I don't begrudge anyone's design parameters. The whole point of this forum (I thought) was as a refuge for the guys that didn't like being constrained (and looked down upon) by the MTGS "power max" crowd for doing things differently.
And then I come here and get the same kind of elitist attitude because my constraints don't jive with the prevailing Riptide contingent. Um…. that's some high powered hypocrisy at work there.
I don't doubt that you open up a lot of things with double fetches. I've read the articles, I've seen the benefits. I'd run more if I could bring myself to trade $800 away for 10 cards. But I do NOT believe that double fetches is the only way to create an interesting, fun and dynamic cube environment. Again, you are making the EXACT SAME argument the MTGS crowd is making when they say people are lame for not running Kalonian Hyrda or TNN (because to them power equals fun). Your cube Jason works more like a constructed environment from what I can tell. You have built out solid support for decks that plays less like limited that typical cubes. Presumably, that is your goal. That's cool, I'm sure its awesome actually (and I've stolen ideas from you in fact), but it's ultimately not where I want my cube.

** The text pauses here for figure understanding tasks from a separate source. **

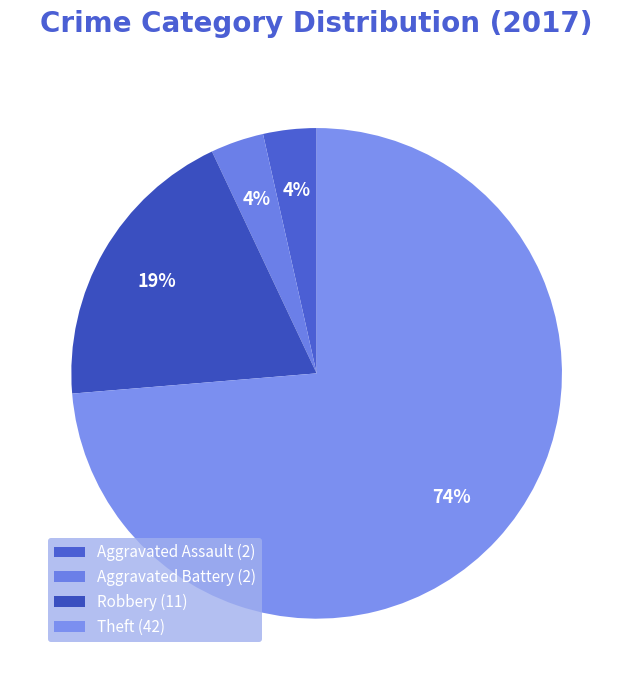

What is the largest slice in the pie chart?

Theft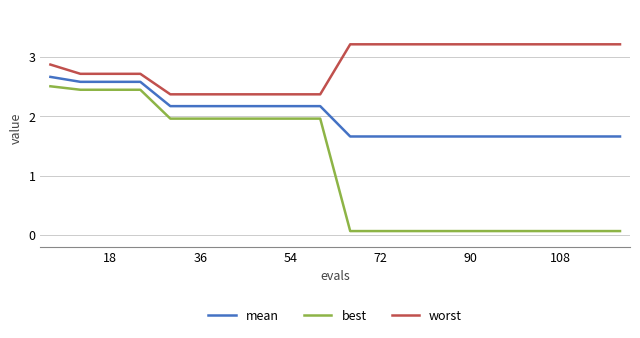

How many mean values are between 1 and 2?

10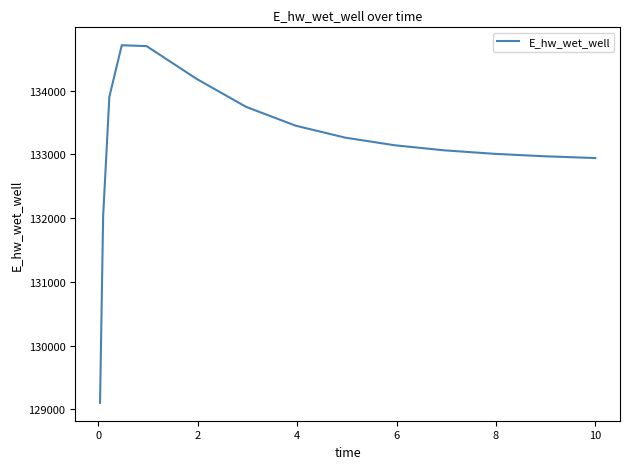

What is the average value?

133143.8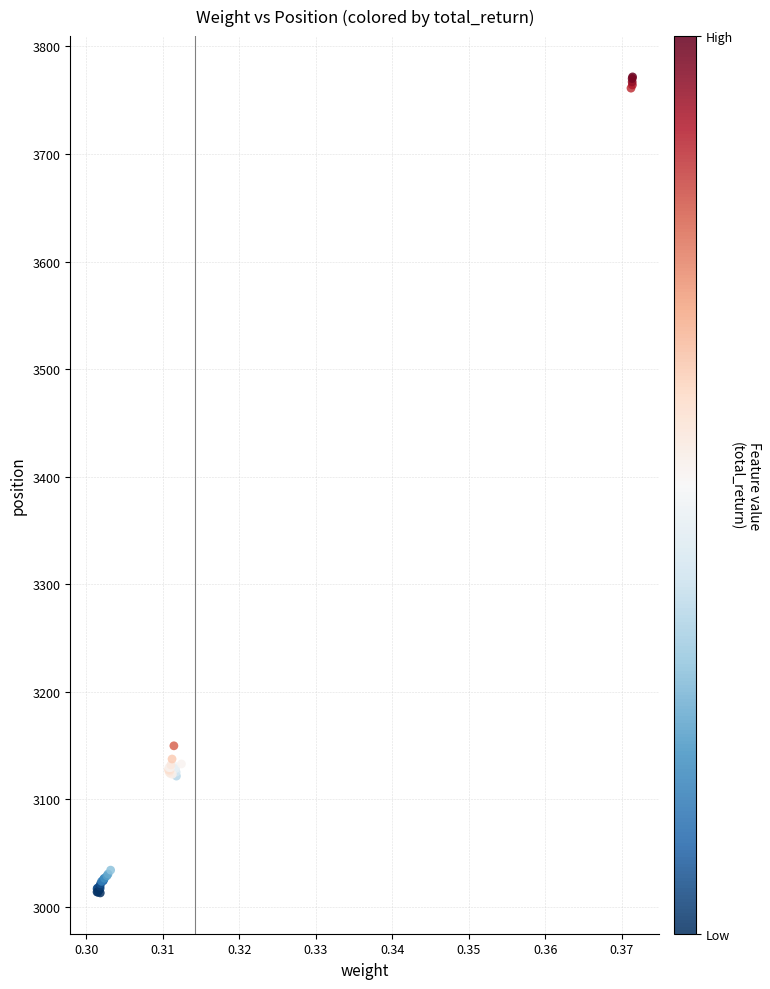

What Y value in the scatter plot is closest to 3392?

3149.9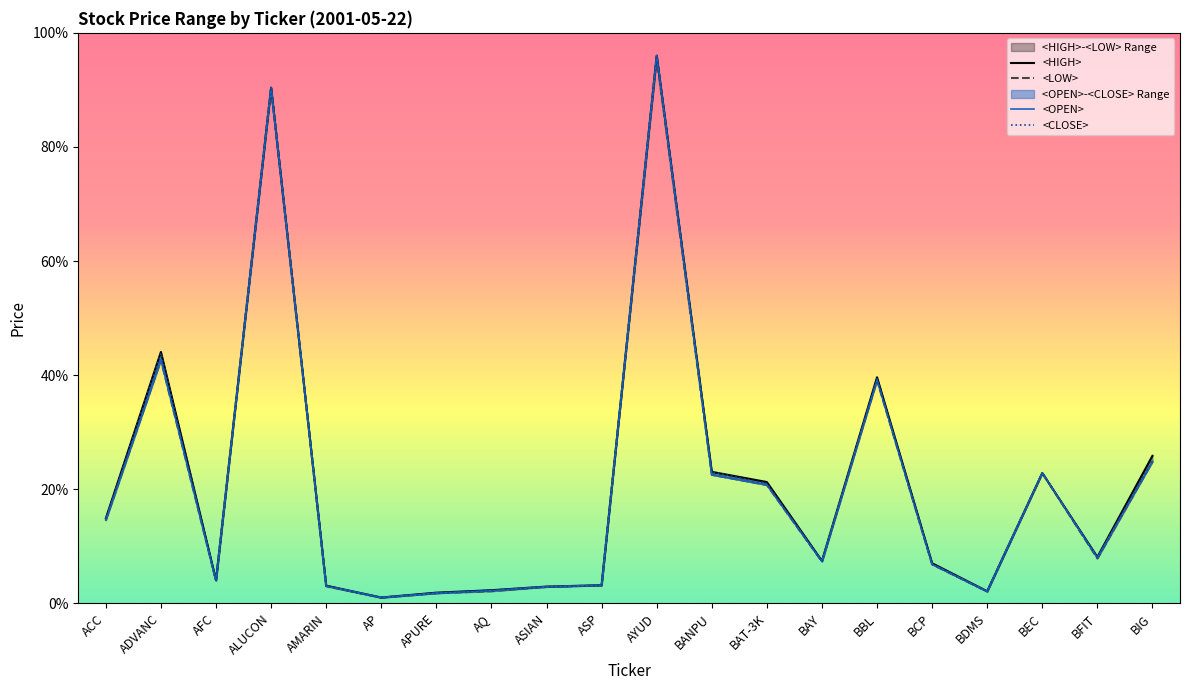

Between ASIAN and BAT-3K, which series saw the biggest shift?

<HIGH>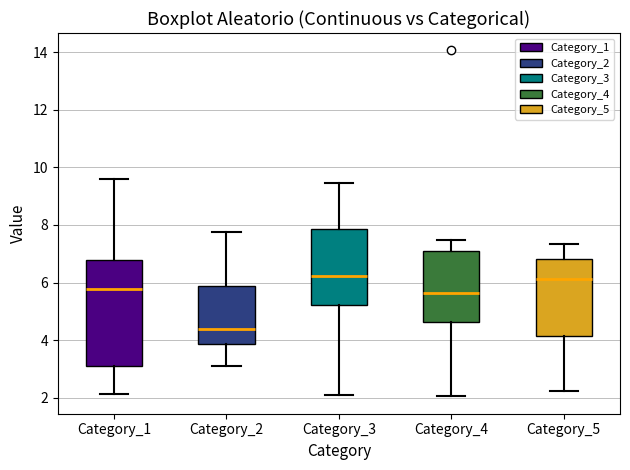

Which box's median line is the lowest?

Category_2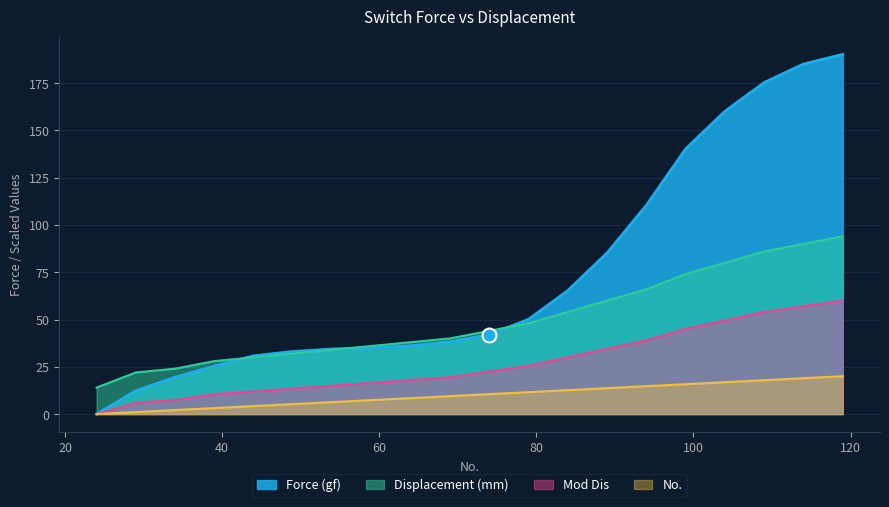

Reading left to right, extract all data points from this chart.

Force (gf): 24=0.0	29=12.3	34=19.5	39=25.4	44=30.8	49=33.1	54=34.4	59=35.0	64=36.1	69=38.2	74=42.0	79=50.1	84=65.3	89=85.2	94=110.4	99=140.2	104=160.1	109=175.3	114=185.1	119=190.2
Displacement (mm): 24=0.0	29=6.0	34=7.5	39=10.5	44=12.0	49=13.5	54=15.0	59=16.5	64=18.0	69=19.5	74=22.5	79=25.5	84=30.0	89=34.5	94=39.0	99=45.0	104=49.5	109=54.0	114=57.0	119=60.0
Mod Dis: 24=14.0	29=22.0	34=24.0	39=28.0	44=30.0	49=32.0	54=34.0	59=36.0	64=38.0	69=40.0	74=44.0	79=48.0	84=54.0	89=60.0	94=66.0	99=74.0	104=80.0	109=86.0	114=90.0	119=94.0
No.: 24=0.0	29=1.1	34=2.1	39=3.2	44=4.2	49=5.3	54=6.3	59=7.4	64=8.4	69=9.5	74=10.5	79=11.6	84=12.6	89=13.7	94=14.7	99=15.8	104=16.8	109=17.9	114=18.9	119=20.0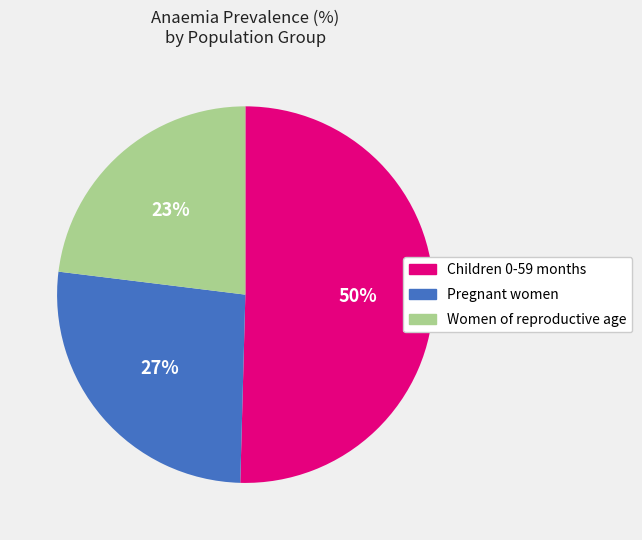

Which category accounts for the majority?

Children 0-59 months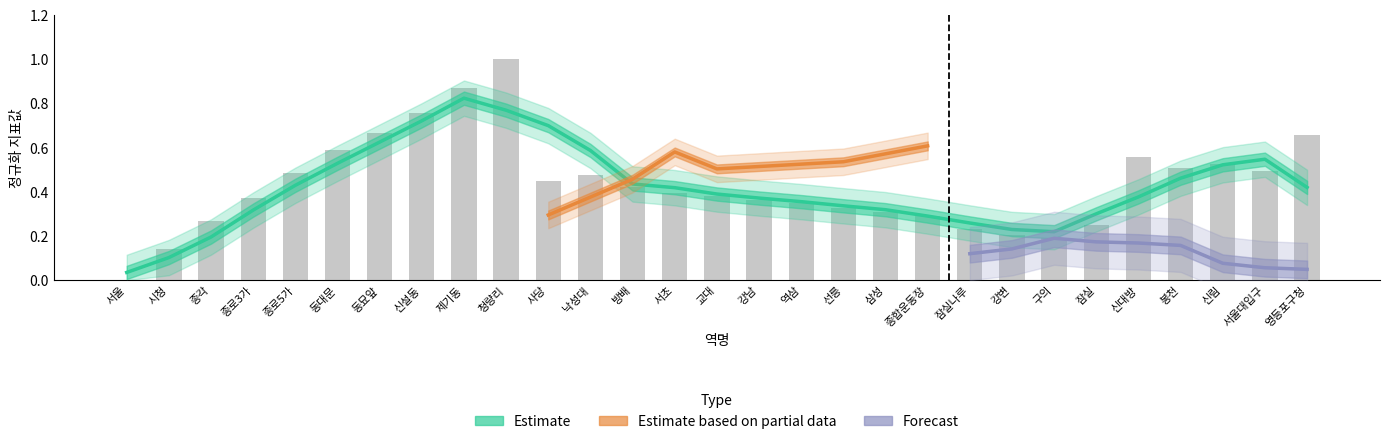

True or false: 수송비용 has a value of 0.6 at 10.

False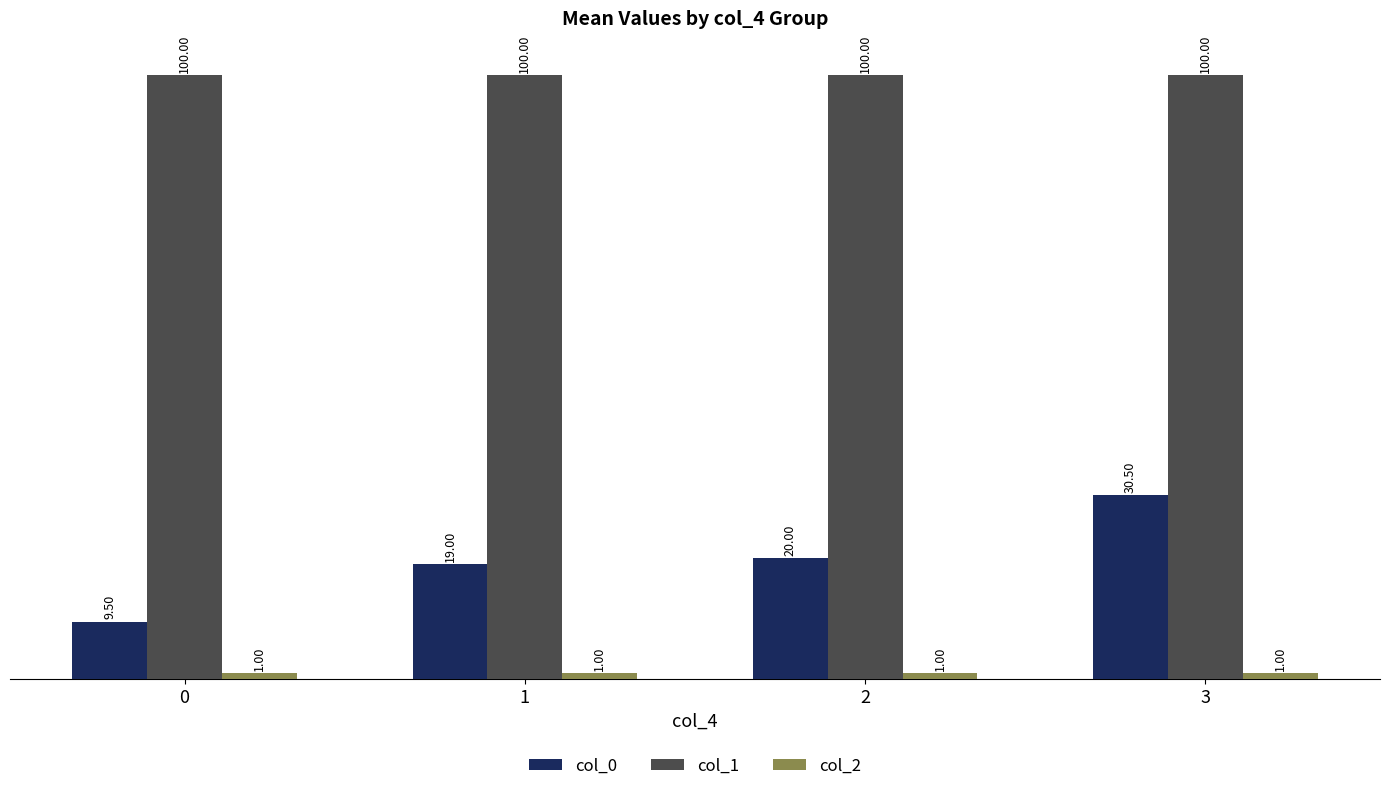

What is the difference between the highest and lowest values at 2?

99.0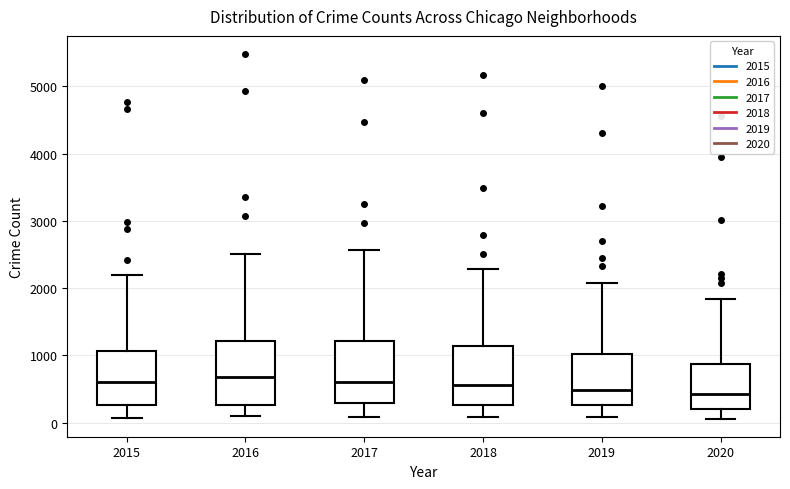

Reading left to right, read every box against the y-axis: the position of its median line, the range the box covers, and the ends of its whiskers. The values are not printed on the chart, so give them approximately, as read against the axis.

2015: median 600, box 300 to 1100, whiskers 100 to 2200
2016: median 700, box 300 to 1200, whiskers 100 to 2500
2017: median 600, box 300 to 1200, whiskers 100 to 2600
2018: median 600, box 300 to 1100, whiskers 100 to 2300
2019: median 500, box 300 to 1000, whiskers 100 to 2100
2020: median 400, box 200 to 900, whiskers 100 to 1800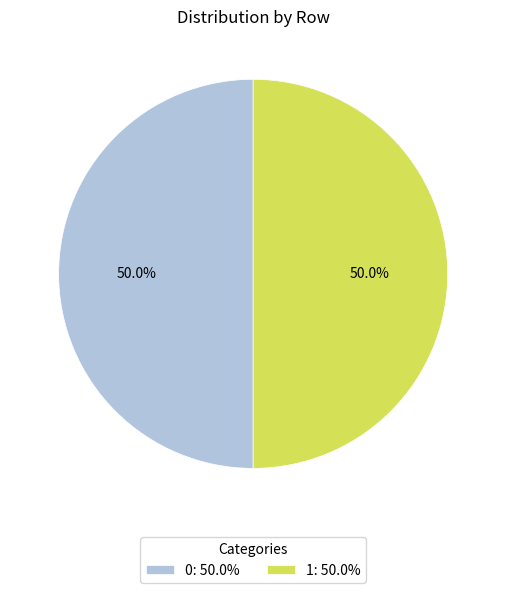

How many segments does this pie chart have?

2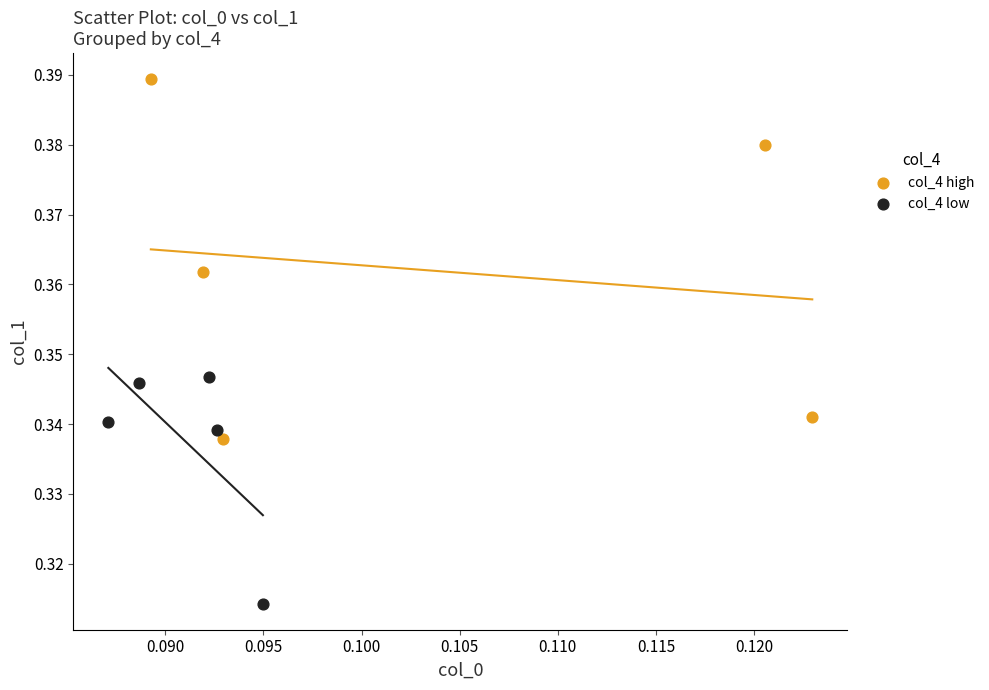

Which series has the largest Y range (max minus min)?

col_4 high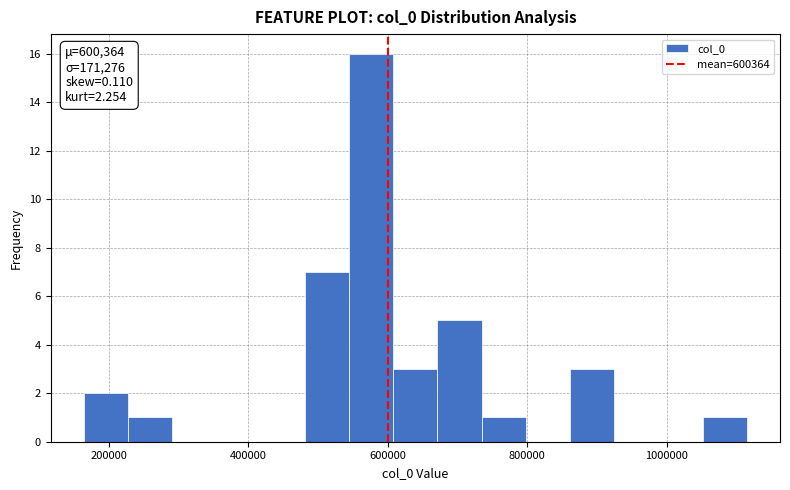

Read against the x-axis, roughly where is the centre of the tallest bar?

580000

Aside from not wanting to push a constructed centric cube, I simply can't buy an endless stream of $200 cards from a practical standpoint. While I can probably trade for a good number of them, I do not possess an infinite supply of tradable Magic cards. So it has to figure into what I do. You know another constraint I have? Artwork that doesn't suck. If there is an amazing card and the art is godawful, I won't run it. Because part of the cube for me is aesthetics. And you know why I'm OK with these design parameters even though they add artificial limits? Because there are 2.5 million ways to build a really fun cube that people will enjoy playing. And so I can add all the constraints I want and still have a gazillion design options.